We opened Blanche de Fantôme first, a 4% ABV wheat-based summer quencher. It's a moderately hazy bright yellow, but the first thing striking about it isn't the colour, it's the smell. This stuff reeks of a sharp, very nearly vomit-like, pungency. And it seems inescapable on tasting too, with only a trace of tropical fruit behind it. Yet it's amazing how quickly the human palate adjusts. After just a few mouthfuls the lemon citrus flavours come out -- refreshing in a Hoegaarden kind of way. It leaves me wondering if this is actually closer to the way Belgian witbier used to taste, when Hoegaarden was a wild, spontaneously fermented rustic beer style.

I surprised myself by concluding that this is a marvellously neckable warm day quaffer. It's probably best if you hold your nose starting out, though.

And from the odd to the downright weird: presenting Magic Ghost, a saison flavoured and coloured with woodruff: a herbal flavouring better known in the beer world for taking the edge off a different sour style: Berliner Weisse.
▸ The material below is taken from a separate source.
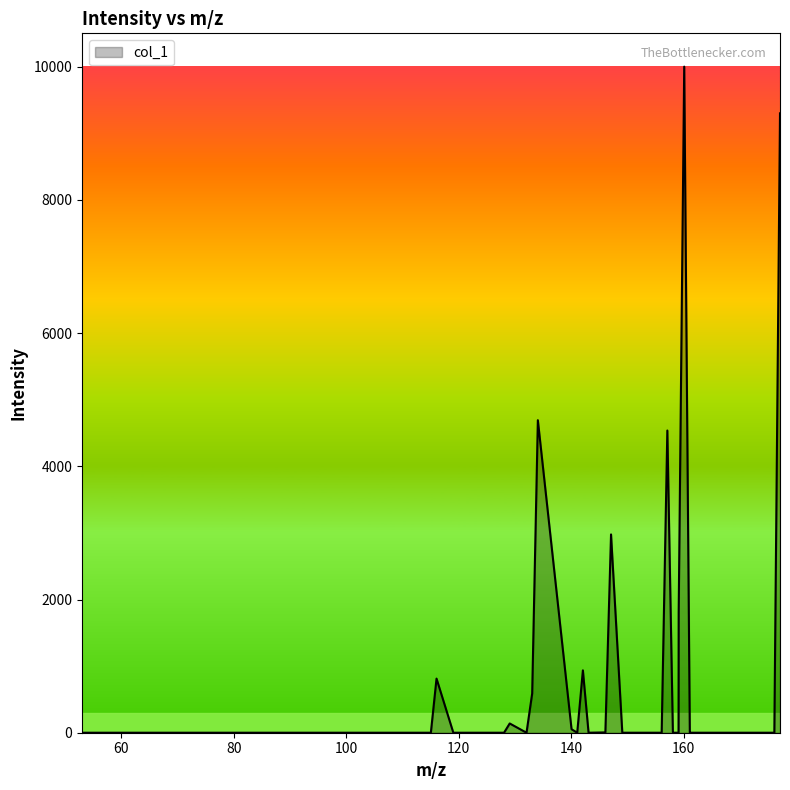

What is the greatest value displayed?

10000.0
So it's green, OK, we'll move along from that. It's hazy too, as saisons normally are. Unfortunately there's not much else going on. It's slightly sour, a little spicy and there's something of an artificial candy-sweet tang. Perfectly drinkable but not very distinctive in itself.

Two beers that are anything but run-of-the-mill. Fantôme are back on my shopping list.

21 June 2012

Cheap wheats

I don't know what Tesco's game was a few weeks ago: a sudden avalanche of quality beers across the chain in Ireland, both local and imported. I went in to my local branch more out of idle curiosity than anything else, not expecting to find much new or interesting. But in amongst the British and Irish ales there were these two Bavarian weissbiers I'd never seen before. In for a penny in for 5-for-a-tenner, I thought.
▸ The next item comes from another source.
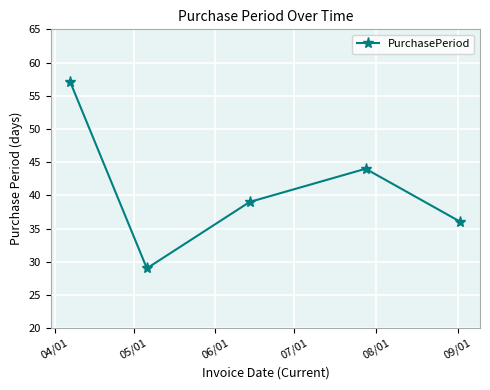

What is the sum of all values?

205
Arcobräu Weissbier Hell poured a pale and hazy shade of gold. Though all of 5.3% ABV it's quite light-bodied, almost to the point of being watery. What would you expect for two euro a go? But give it a minute and the flavour kicks into action. There's a rising clove flavour that builds on the palate as it goes down. Combine with the easy-going texture and you have a wonderfully tasty refreshing and sessionable pale weiss. Bailey once described the Grolsch weizen as a cartoon version of the real thing: this one is similarly entertaining in a simplified way.

High expectations, then, for Arcobräu Weissbier Dunkel. It's not all that dark as these things go: a chestnut shade only a grade or two dimmer than Schneider-Weisse, say. (Also, all those people who get upset about the oxymoronic nature of "Black India Pale Ale": why aren't they up in arms about "dunkelweisse" too?) Anyway, it's just as simply constructed as the pale one but lacks the lovely clove character. The flavour is rather more banana-based but there's not much else: no caramel, no roast, just vague bananas finishing slightly dry, but that could be the fizz as much as the dark malt. Meh.

I've had poorer experiences after dropping €4 in a Dublin beer shop, but when there's O'Hara's IPA and Clotworthy Dobbin in the same offer you're best keeping it local at Tesco.